Compreensão das formas da natureza, em desenvolvimento gradativo, do mais bruto ao mais sublime.

Unidades Temáticas

São quatro as unidades temáticas a desenvolver na seguinte sucessão:

1ª Estudo dos Minerais;

2ª Estudo dos Vegetais;

3ª Estudo dos Animais;

4ª Estudo do Homem.

Para cada ente dado a estudar em cada uma das unidades temáticas, será desenvolvida uma abordagem às suas seguintes características:

- Medida (sua extensão no real);

- Proporção (relação de medidas em si e com o exterior);

- Luz (ilusões, sombras e cores);

- Inserção (situação de emergência na natureza);

- Desenvolvimento (movimento e adaptação à natureza);

- Destino (possíveis consequências naturais ou artificiais).

Para cada ente dado a estudar em cada uma das unidades temáticas, o aprendiz poderá ser estimulado a organizar a sucessão da sua abordagem pela ordem seguinte:

1º - Procura – Período em que irá dar-se a definição progressiva da ideia inerente àquilo que está em estudo, por meio de registos introvertidos;

2º - Objectividade – Período adequado á projecção e exposição conclusiva do que estudou, por meio de registos extrovertidos que permitam uma leitura objectiva do que se pretende expressar;

3º - Subjectividade – Período correspondente à projecção e exposição conclusiva do que estudou, mostrando uma perspectiva subjectiva do que se pretende.

Desenho II

Motivo

Compreensão das formas da Arte enquadradas nos diversos géneros artísticos e considerando as respectivas obras como imagens no sentido que definido nas palavras de introdução.

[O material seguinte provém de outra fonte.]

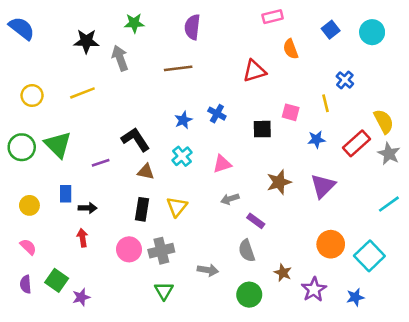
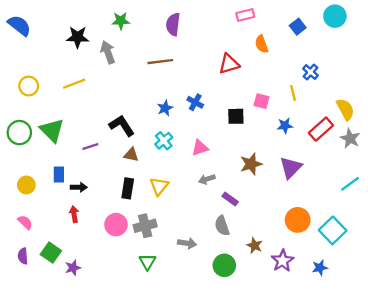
cyan circle: (372, 32) -> (335, 16), moved

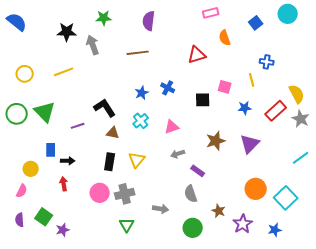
blue cross: (310, 72) -> (267, 62), turned -32
yellow circle: (26, 185) -> (31, 169), moved
pink semicircle: (25, 222) -> (22, 191), turned 72

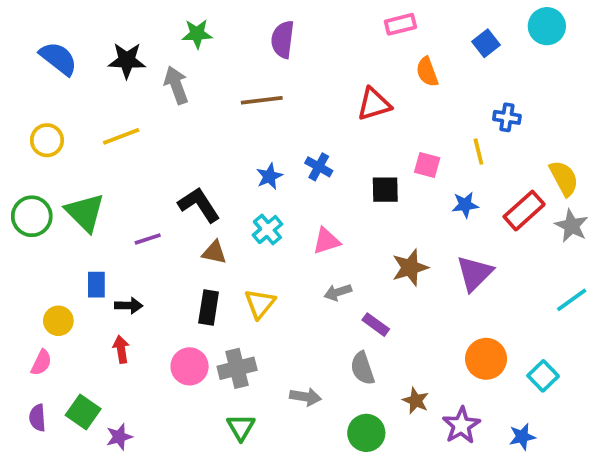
blue semicircle: (17, 22) -> (58, 58), moved
cyan square: (286, 198) -> (543, 376), size x0.7

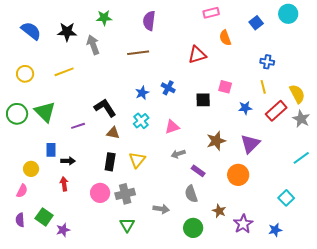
yellow line: (478, 152) -> (263, 87), moved
orange circle: (486, 359) -> (238, 175), moved

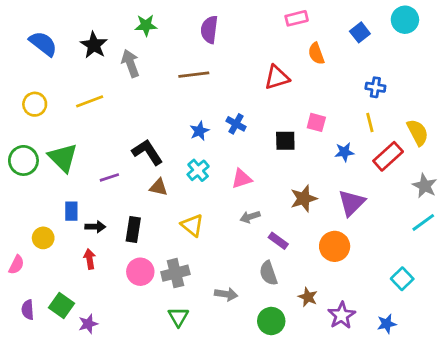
black star: (67, 32) -> (94, 45), turned 30
gray star: (301, 119) -> (425, 186), moved
yellow triangle: (137, 160) -> (192, 225), turned -30
black rectangle: (110, 162) -> (133, 229), moved
pink semicircle: (22, 191) -> (16, 265), moved

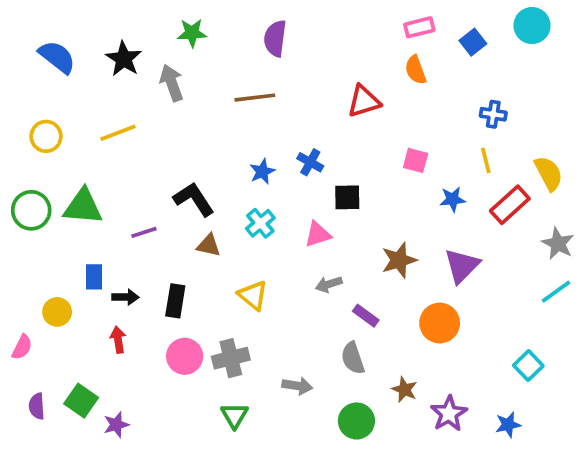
pink rectangle: (297, 18) -> (419, 27), moved
black square: (285, 141) -> (347, 197), moved
green triangle: (63, 158) -> (83, 207), turned -40

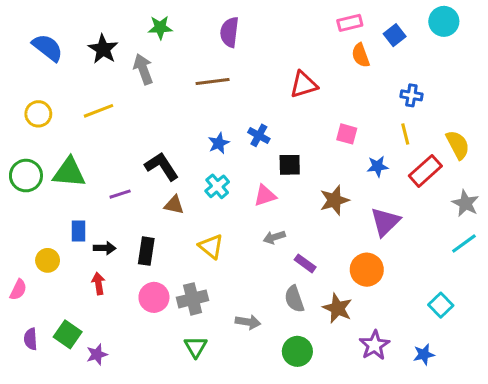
orange semicircle: (416, 70) -> (361, 55), moved
brown star: (399, 260) -> (334, 200), moved
brown star: (405, 390) -> (337, 308), moved, size x1.4

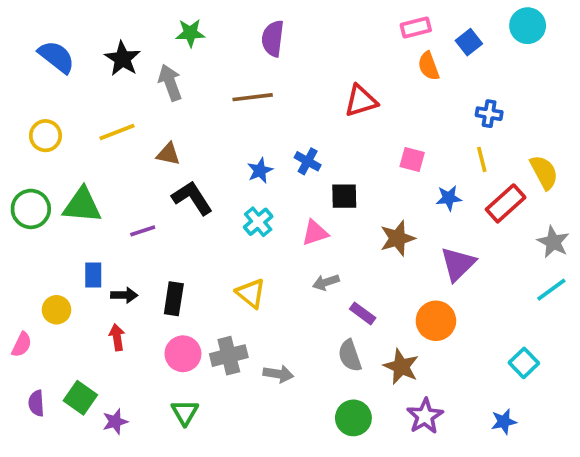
brown triangle: (174, 205) -> (168, 154), moved
gray arrow: (248, 322) -> (278, 374), moved
purple star: (374, 345) -> (425, 416), moved
green triangle: (196, 347) -> (185, 412), moved

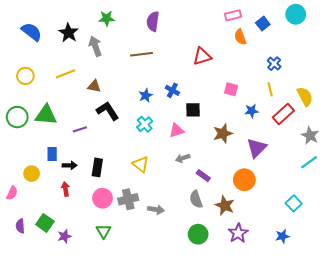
blue cross: (489, 114) -> (274, 64), turned 32

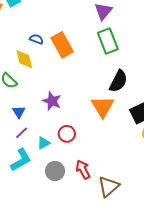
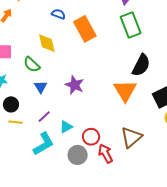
blue semicircle: (36, 39) -> (58, 14), moved
blue triangle: (19, 112) -> (41, 87), moved
red circle: (67, 134) -> (91, 137), moved
brown triangle: (109, 186) -> (131, 137), moved

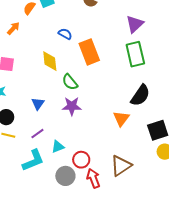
green semicircle: (32, 65) -> (70, 82), moved
purple star: (75, 85) -> (72, 106), turned -30
orange triangle: (125, 91) -> (121, 119), size x0.7

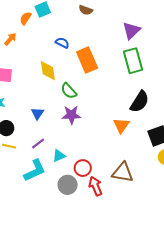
brown triangle: (121, 166) -> (123, 173), turned 45

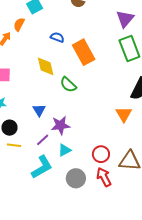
orange semicircle: (26, 18) -> (19, 24), moved
purple star: (71, 115) -> (60, 125), moved
red circle: (83, 168) -> (101, 154), moved

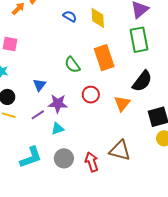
orange rectangle: (84, 52) -> (104, 58), moved
yellow diamond: (46, 66) -> (98, 18), moved
red circle: (101, 154) -> (91, 95), moved
cyan L-shape: (42, 167) -> (31, 157), moved

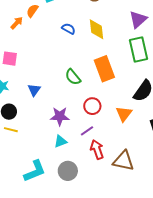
blue triangle: (39, 85) -> (34, 90), moved
purple line: (38, 115) -> (87, 131), moved
red arrow: (92, 162) -> (97, 149), moved

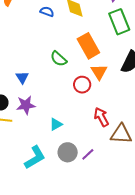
orange triangle: (124, 114) -> (99, 72), moved
purple star: (60, 116) -> (26, 105), moved
purple line: (87, 131) -> (88, 154), moved
red arrow: (97, 149) -> (101, 117), moved

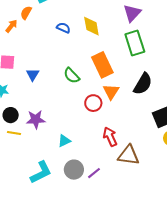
blue triangle: (22, 77) -> (33, 75), moved

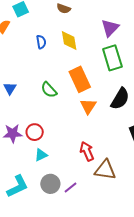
blue semicircle: (63, 28) -> (41, 42), turned 56
red circle: (93, 103) -> (35, 132), moved

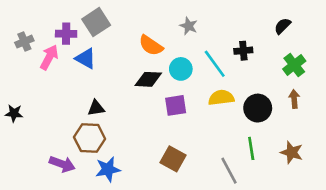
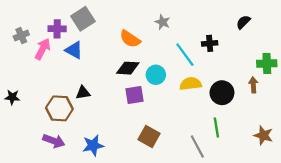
green cross: (294, 65) -> (267, 64), moved, turned 36
cyan circle: (181, 69) -> (156, 75), moved
purple square: (176, 105) -> (135, 95), moved
brown hexagon: (90, 138) -> (59, 108), moved
brown star: (292, 152) -> (263, 135), moved

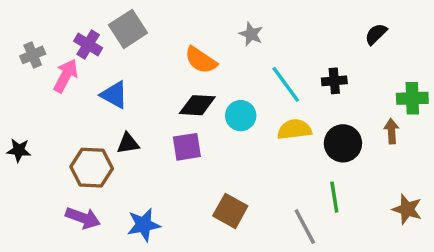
purple cross: (57, 29) -> (88, 45), turned 30
black cross: (210, 43) -> (334, 81), moved
blue triangle: (74, 50) -> (114, 95), moved
purple square: (135, 95) -> (187, 147), moved

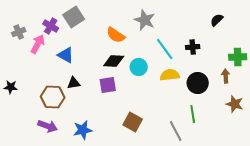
gray star: (251, 34) -> (145, 20), size x1.5
brown star: (407, 209) -> (235, 104), moved

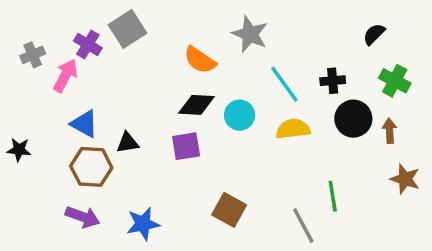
blue triangle: (66, 55) -> (84, 124), moved
green cross: (238, 57) -> (395, 81), moved, turned 30
black circle: (198, 83) -> (353, 119), moved

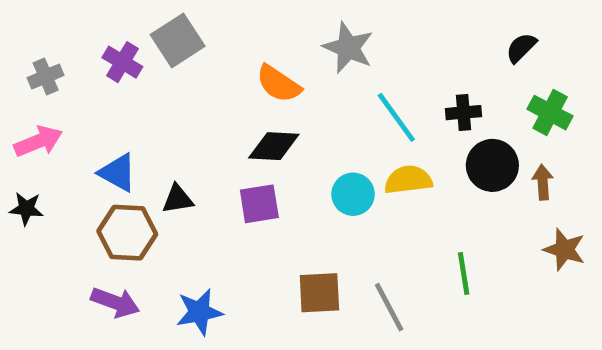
pink arrow: (65, 76) -> (38, 141), moved, turned 40
cyan circle: (240, 115) -> (353, 194), moved
brown square: (229, 210) -> (319, 293), turned -32
gray line: (303, 225) -> (389, 307), moved

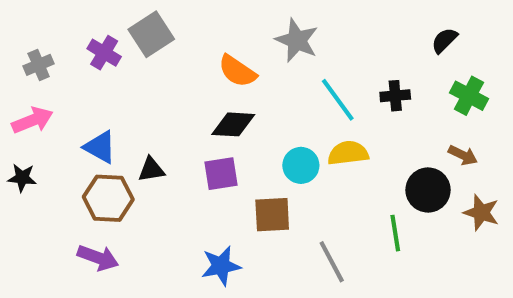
black circle: (492, 165) -> (428, 190), moved
brown arrow: (543, 182) -> (463, 155), turned 120
brown square: (319, 293) -> (272, 215), moved
blue star: (199, 312) -> (221, 266), moved

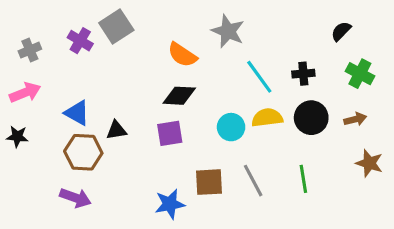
brown arrow: (463, 155) -> (355, 119), turned -40
black circle: (428, 190) -> (311, 118), moved
brown square: (272, 215) -> (209, 182), moved
gray line: (332, 262) -> (253, 181), moved

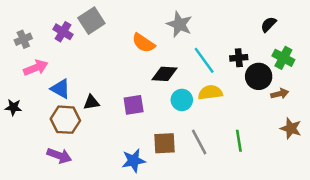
pink arrow: (25, 92) -> (36, 68), moved
black diamond: (179, 96) -> (164, 74), moved
black circle: (311, 118) -> (259, 76), moved

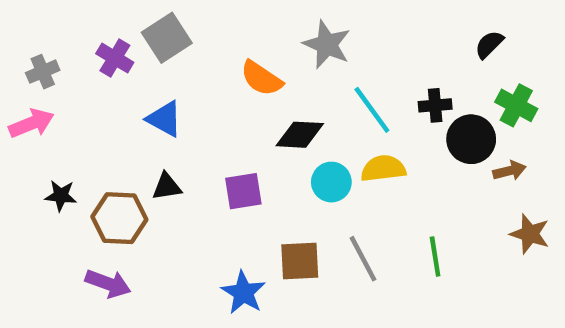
pink arrow: (36, 68) -> (31, 123), moved
blue triangle: (60, 89) -> (164, 119), moved
black star: (13, 107) -> (61, 196), moved
blue star: (134, 161) -> (243, 293), turned -30

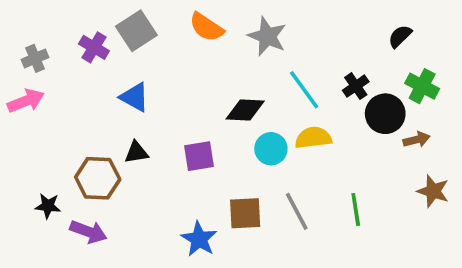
orange semicircle: (261, 78) -> (206, 27), moved
black cross: (435, 105) -> (356, 86), turned -30
black star: (61, 196) -> (48, 206), moved

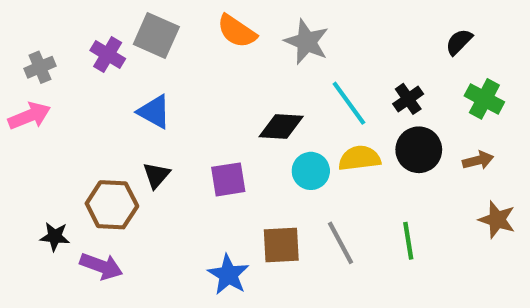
gray square: (136, 31) -> (156, 35), turned -33
black circle: (385, 114) -> (419, 150), moved
black triangle: (136, 152) -> (156, 175), turned -40

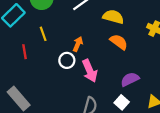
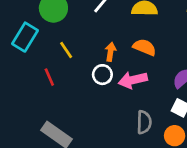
orange semicircle: (119, 42) -> (145, 47), moved
pink arrow: (90, 71) -> (133, 80), turned 115

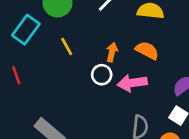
red line: (49, 77) -> (16, 75), moved

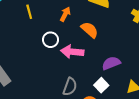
orange arrow: (112, 52) -> (65, 14), moved

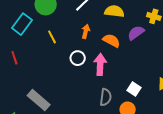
pink arrow: (72, 52) -> (100, 64), turned 100
purple semicircle: (111, 63) -> (136, 33), moved

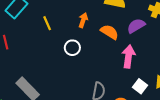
pink arrow: (100, 64) -> (128, 56), moved
white square: (134, 89) -> (140, 86), moved

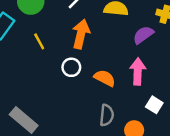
orange arrow: (83, 20) -> (81, 34), size x1.6
orange semicircle: (110, 32) -> (105, 78), moved

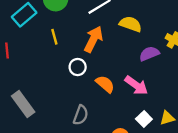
pink arrow: (138, 71) -> (136, 85), turned 110
gray semicircle: (107, 115) -> (81, 115), moved

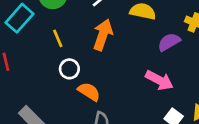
white circle: (78, 67) -> (69, 69), moved
orange semicircle: (105, 84) -> (89, 92), moved

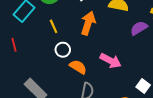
pink arrow: (159, 80) -> (111, 61), moved

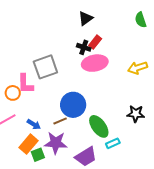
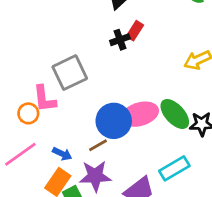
black cross: (84, 47) -> (120, 40), turned -32
pink ellipse: (95, 63) -> (140, 114), moved
green ellipse: (99, 126) -> (175, 114), moved
cyan rectangle: (113, 143) -> (174, 168), size x1.5

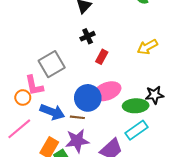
red rectangle: (135, 31) -> (102, 57), moved
green ellipse: (175, 114) -> (136, 106), moved, turned -45
brown line: (98, 145) -> (77, 117), turned 40
blue arrow: (62, 154) -> (52, 112), moved, size x1.6

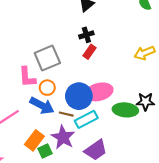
red rectangle: (102, 57) -> (90, 52), moved
orange circle: (23, 98) -> (47, 88), moved
cyan rectangle: (136, 130) -> (86, 119), moved
purple star: (77, 141) -> (63, 137), turned 30

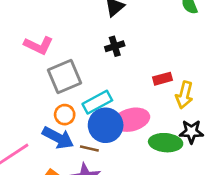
red rectangle: (90, 52) -> (163, 79), moved, turned 40
yellow arrow: (144, 53) -> (184, 95), moved, turned -54
pink L-shape: (27, 77) -> (38, 45), moved, turned -60
cyan rectangle: (86, 119) -> (97, 102), moved

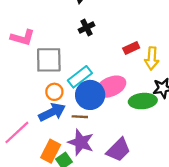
gray square: (64, 76) -> (49, 60), turned 32
blue arrow: (58, 138) -> (52, 112), turned -44

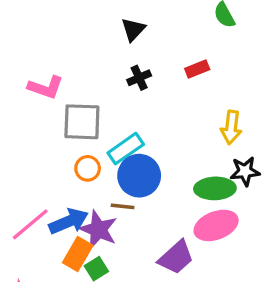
red rectangle: (131, 48) -> (197, 69), moved
pink ellipse: (111, 87) -> (216, 225), moved
blue arrow: (52, 112) -> (69, 221), moved
purple star: (81, 142) -> (98, 230), moved

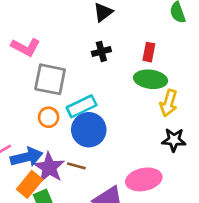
red rectangle: (197, 69) -> (149, 52), turned -66
green ellipse: (215, 188) -> (151, 79), moved
brown line: (123, 206) -> (76, 166), moved

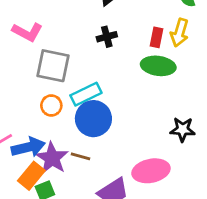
yellow arrow: (169, 103) -> (180, 33), moved

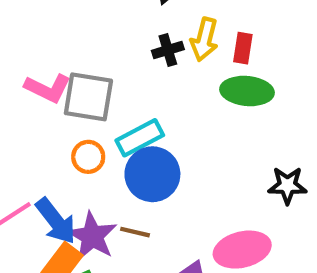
pink L-shape: (27, 32) -> (48, 88), moved
yellow arrow: (180, 33) -> (204, 39), moved
blue arrow: (28, 147) -> (56, 221), turned 68

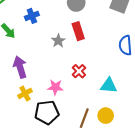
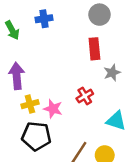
gray star: (58, 41) -> (112, 73), moved
yellow cross: (25, 93) -> (30, 104), moved

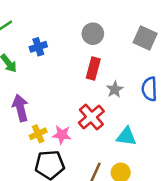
red rectangle: (94, 49) -> (93, 68), turned 30
red cross: (85, 96) -> (91, 117), size x1.5

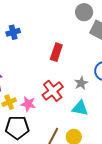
gray circle: (93, 34) -> (84, 12), moved
gray star: (115, 89) -> (81, 83), moved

Este andamento do curso segue como complemento de Desenho I.

Unidades Temáticas

Consideremos nove géneros artísticos e a cada um façamos corresponder uma unidade temática. Assim, sendo as seguintes as nove unidades temáticas deverão as mesmas desenvolver-se na sucessão que também segue:

1ª - Estudo do Canto;

2ª - Estudo da Música;

3ª - Estudo da Dança;

4ª - Estudo da Pintura;

5ª - Estudo da Escultura;

6ª - Estudo da Arquitectura;

7ª - Estudo do Teatro;

8ª - Estudo da Literatura;

9ª - Estudo da Poesia.

Pretende-se pois que o aprendiz seja estimulado a descobrir as regras possíveis para a elaboração das obras em cada uma destas artes, com especial relevo para aquelas em que a representação é visual; será estimulado a descobrir como a matéria ou o sensível, especialmente o visual, condicionam a obra de arte; e ainda a descobrir as regras desse condicionamento.